Economic Substance




Rule 3 - non-residence claim

Evidence which the ITA will accept to support the claim in rule 2 includes:

(a) a letter or certificate from, or issued by, the competent authority for the jurisdiction in question stating that the entity is considered to be resident for tax purposes in that jurisdiction, or

(b) an assessment to tax on the entity, a confirmation of self assessment to tax, a tax demand, evidence of payment of tax, or any other document, issued by the competent authority for the jurisdiction in question.


Rule 6 - non-residence claim

Where an entity is unable to provide evidence of the sort required under Rule 3 in respect of any financial period within the period fixed by regulations for submission of information in respect of that financial period, the entity may apply to be treated as provisionally resident in a jurisdiction outside the BVI pending submission of the evidence required to establish that fact. The ITA shall accede to that application only if one or more of the conditions set out in rule 10 are met.

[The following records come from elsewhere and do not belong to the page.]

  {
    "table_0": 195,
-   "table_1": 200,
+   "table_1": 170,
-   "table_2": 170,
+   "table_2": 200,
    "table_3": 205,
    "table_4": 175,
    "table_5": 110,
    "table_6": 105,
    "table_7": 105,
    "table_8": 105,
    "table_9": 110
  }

Rule 10 –non-residence claim

The conditions for granting provisional treatment as tax resident outside the BVI are as follows:

(1) The entity has established its tax residence in the jurisdiction in question for the previous financial period to the satisfaction of the ITA, and certifies that its tax residence has not changed in the intervening period, or

(2) The entity supplies (within the period fixed for the return of information following the end of the financial period) the most recent available documentary evidence of tax residence in that jurisdiction which complies with the requirements of rule 3, and certifies that its tax residence has not changed in the time since the period to which the documentary evidence relates, or

(3) The entity evidences either that it has been too recently formed, or that it has too recently assumed tax residence in the jurisdiction in question, for there to be any documentary evidence of its tax residence which satisfies the requirements of rule 3, and produces other evidence to demonstrate that it met the criteria for tax residence in that jurisdiction during the financial period in question.

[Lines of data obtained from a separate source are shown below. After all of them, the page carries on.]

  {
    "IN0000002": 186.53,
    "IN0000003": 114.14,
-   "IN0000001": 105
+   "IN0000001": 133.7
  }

Rule 24 –Outsourcing services

Where any aspect of relevant activity is carried out for a legal entity by a third party, the legal entity must, as part of its submissions under section 9(6A) of the BOSS Act:

(a) identify the name of the third party which carries out the income-generating activity on its behalf;

(b) identify what activities, and what proportion of the entity’s total income-generating activity, is carried out by the third party;

(c) identify the geographical location of the activities carried out by the third party

(d) state how the legal entity monitors and controls the activity carried out on its behalf by the third party;

(e) state the resources employed by the third party in performing the outsourced activity.